“There was so much I learned the wrong way,” one of Jen Grow’s characters confesses in My Life as a Mermaid, and Other Stories (Dzanc, 2015). And like the other women in Grow’s collection, she is unsure how to navigate the world. Grow’s women lack positive mentors, parents, stabilizing forces in their lives. Rather than following a pattern they’ve observed, Grow’s Mermaid women try. And fail. And try again. They’re not heroes, simply people longing for a better life, without the means to achieve anything beyond than their current circumstances.
As a collection, Grow’s work demonstrates her strength: she is able to capture the world of lower/middle-class life and its intricate detail not as a fact unto itself, but as a tool for articulating the lost hopes and tarnished dreams of her characters. Women in Grow’s collection mourn what they can’t have in their lives, but they are usually unsure of what it would take to have it—whether “it” is a better job, an opportunity to travel, a better man, or something that feels more like love.
In the collection’s title story, a mother constantly compares her own struggles to those of her sister who does volunteer work in Honduras, saying:
Some days I feel like Gulliver. Every part of me tied down by Lilliputians, as if, somehow, it is me and not my sister who has wandered into a strange land. The land of marriage, motherhood, matching socks. It’s not what I expected. How did I choose this, wandering the grocery store with my squeaky cart? Nor is it clear how my sister escaped to Honduras. It seems impossible that all these worlds are connected, the past with the present, Honduras with here.
Grow’s work illuminates the constant comparisons women make—comparing successes, comparing failures, comparing even pain. My Life as a Mermaid demonstrates both the futility of that kind of comparison and its prevalence. Being aware that other people have it worse off does not mitigate the pain in one’s own life—Grow’s characters feel this acutely.
There is a sense, in Grow’s collection, of characters as observers. In the plural first person narration of “Joe Blow,” neighbors observe the poverty that surrounds them. These observations are filtered like light through an aquarium.
We shake our heads at the scene below. From our sidewalks and front doors and from our second-floor windows, we see all. Like God, almost. There’s Joe, there’s Roger, opposite sides of the street, hating something about each other.

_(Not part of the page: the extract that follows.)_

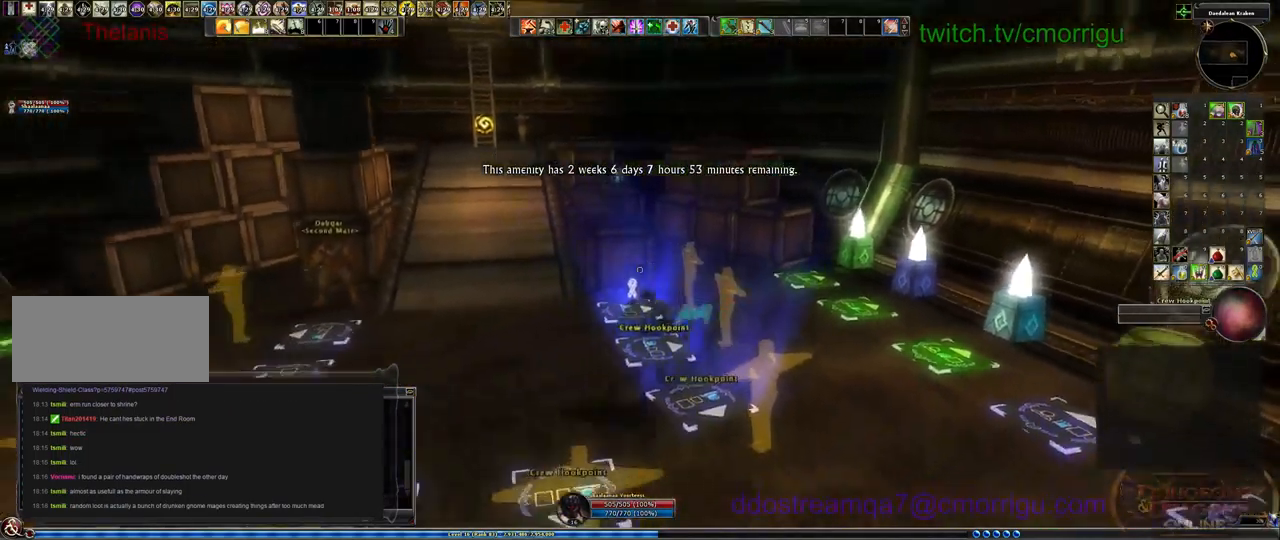
{"keys": ["a"], "events": [[133, "s", "up"]]}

And the tow truck in the middle, waiting at the end of the block for the light to change green. We could spit on Larry if we wanted to. Hock a lugie on Joe. But when the light turns green, all of us watch quietly as the tow truck makes a turn around the corner and drives out of sight.

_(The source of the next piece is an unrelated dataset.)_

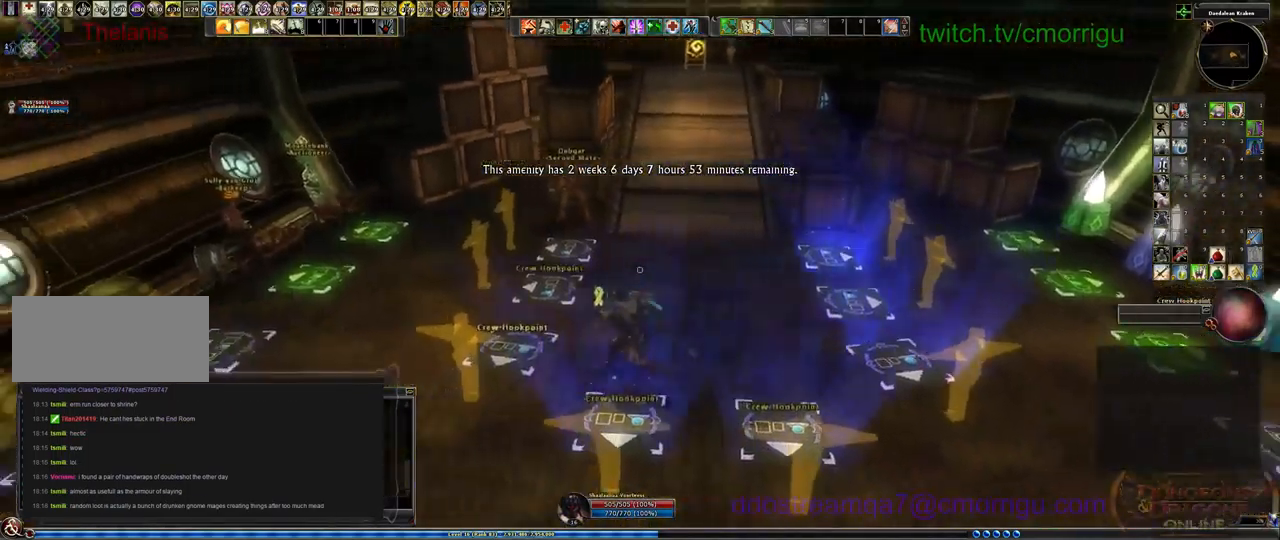
{"keys": ["w"], "events": [[33, "w", "down"], [134, "a", "up"]]}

Characters critique their neighbors while ironically lacking the ability to escape the same cyclical failures. In both “Joe Blow” and “Camera Obscura: Light Seeps In,” the neighborhood is a thriving organism, vibrant even in its dysfunction. Everyone knows everyone else’s business, and in the case of Grow’s characters, they use everyone else’s business as a benchmark by which to assuage their own discomfort. They’re all thinking that they have it better than someone else.
“What Girls Leave Behind” is Grow’s most remarkable story, the painful recollections of an alcoholic mother who has lost her daughters. Through jumps in time and careful pacing, Grow unravels her character. The scenarios she places her characters in are heart-rending, but this is often when she gets closest to something universal. “Maybe something else washed by,” the mother thinks—a moment of lucidity in her drunkenness. “A sense that there were layers to this existence, invisible but real: that some larger life was taking place in my own living room where the girls played Barbies and sang and painted.” Though the story is sad, its revelations about the cost of love are astounding.

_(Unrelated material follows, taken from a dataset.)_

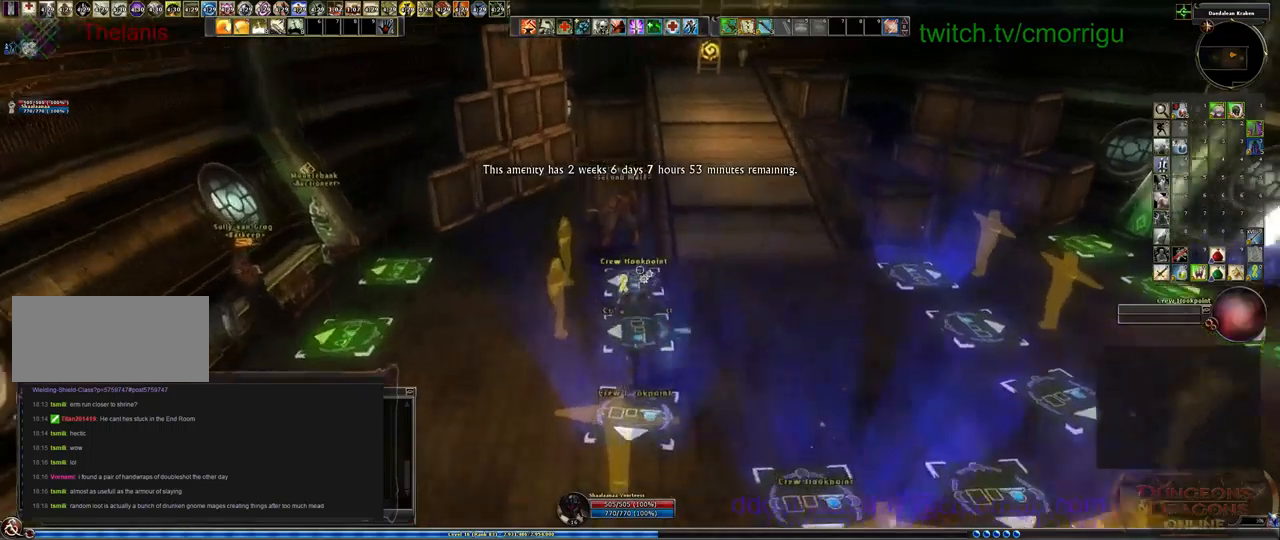
{"keys": [], "events": [[300, "w", "up"]]}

In “Still at War,” the author examines the difficult return of veterans to their families. A wife dutifully attends meetings designed to help her cope with her husband’s PTSD, but she doesn’t account for her own depression.
During commercial breaks, I tried to have conversations, but I didn’t know what to say. “What was it like?” I asked once, but all Douglas told me was. “Believe me, you don’t want to know.” When I got home from work in the evenings, I’d ask, “How are you feeling?” What I meant was, “Tell me anything, please.”
Douglas would say “I’m fine,” or “My leg hurts.”
We answered questions, just not each other’s.
My Life as a Mermaid is often about the “afters.” What happens after war? What happens after the children are taken away? What happens after a mother dies? Grow measures these moments with practicality rather than sentiment. By sticking with her characters as they sit, drunkenly, on the floor, Grow imagines a world that is both sad and beautiful.
My Life as a Mermaid puts women into situations that challenge traditional female roles—as daughters, wives, mothers, and girlfriends, they disappoint. There are no women in these stories that comfort or hold families together. By showing us women at their most intimate moments of pain and loss—in their most disturbing honesty—Grow’s collection highlights the ways we ask women to be more than they are. Her deft writing provides the reader with complex, intimate human portraits. We talk often of “women on the verge”—Grow’s women have already been there. These are women, broken down.